--- PASSAGE SHOWN ---
┄┄┄┄┄┄┄┄┄┄

Ashley E. (Chandler) Chang

This article was featured in the June 2013 issue of Monthly Developments Magazine. Download a PDF of the issue.  

Recently, I stumbled upon a Huffington Post article by Kristin Kirkpatrick, manager of wellness nutrition services at the Cleveland Clinic Wellness Institute, which touted the many health benefits of drinking coffee. (My favorite, by the way, is lowering “your risk of death.”) This is terrific news because not only do I like living, but also because perhaps my addiction has some health benefits after all? Reading about coffee’s antioxidant properties (and trying to justify my sleep deprivation) made me wonder about another favorite food with underlying health benefits: chocolate.

Right about now, you are probably asking yourself what this ode to coffee and chocolate is doing in a magazine dedicated to the importance of global development and the extraordinary work of development professionals. I’ll tell you in two words: global market.

Let me explain. The fact is that in today’s hyper-globalized world, development and the overseas market have become increasingly connected, intertwined and sometimes interdependent. As a result, America’s foreign assistance agencies play an increasingly important role in our economic prosperity and our national security, in addition to demonstrating our finest values as a nation.

┄┄┄┄┄┄┄┄┄┄

[Source data]
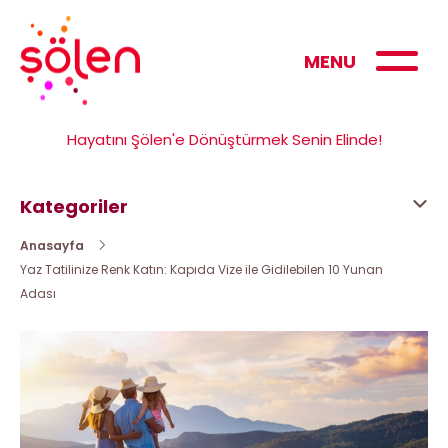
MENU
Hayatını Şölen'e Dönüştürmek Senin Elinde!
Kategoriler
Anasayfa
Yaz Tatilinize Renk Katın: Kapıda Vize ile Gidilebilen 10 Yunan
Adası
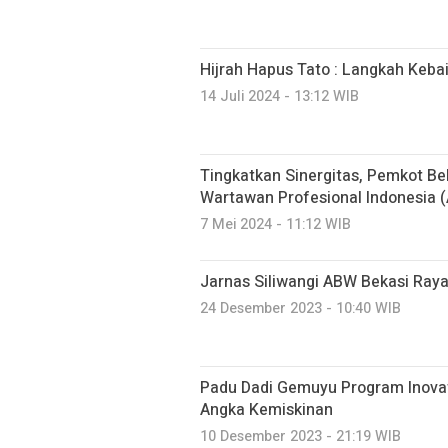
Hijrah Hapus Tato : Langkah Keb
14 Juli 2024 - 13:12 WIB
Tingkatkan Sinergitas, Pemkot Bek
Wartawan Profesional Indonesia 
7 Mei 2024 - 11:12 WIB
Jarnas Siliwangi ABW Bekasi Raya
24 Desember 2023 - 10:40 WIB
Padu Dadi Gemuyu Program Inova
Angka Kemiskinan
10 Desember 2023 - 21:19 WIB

┄┄┄┄┄┄┄┄┄┄

--- ASSIGNMENT ---
Copy out the whole magazine article above about coffee, chocolate and the global market, word for word.

--- RESPONSE TO THE EXERCISE ---
Ashley E. (Chandler) Chang

This article was featured in the June 2013 issue of Monthly Developments Magazine. Download a PDF of the issue.  

Recently, I stumbled upon a Huffington Post article by Kristin Kirkpatrick, manager of wellness nutrition services at the Cleveland Clinic Wellness Institute, which touted the many health benefits of drinking coffee. (My favorite, by the way, is lowering “your risk of death.”) This is terrific news because not only do I like living, but also because perhaps my addiction has some health benefits after all? Reading about coffee’s antioxidant properties (and trying to justify my sleep deprivation) made me wonder about another favorite food with underlying health benefits: chocolate.

Right about now, you are probably asking yourself what this ode to coffee and chocolate is doing in a magazine dedicated to the importance of global development and the extraordinary work of development professionals. I’ll tell you in two words: global market.

Let me explain. The fact is that in today’s hyper-globalized world, development and the overseas market have become increasingly connected, intertwined and sometimes interdependent. As a result, America’s foreign assistance agencies play an increasingly important role in our economic prosperity and our national security, in addition to demonstrating our finest values as a nation.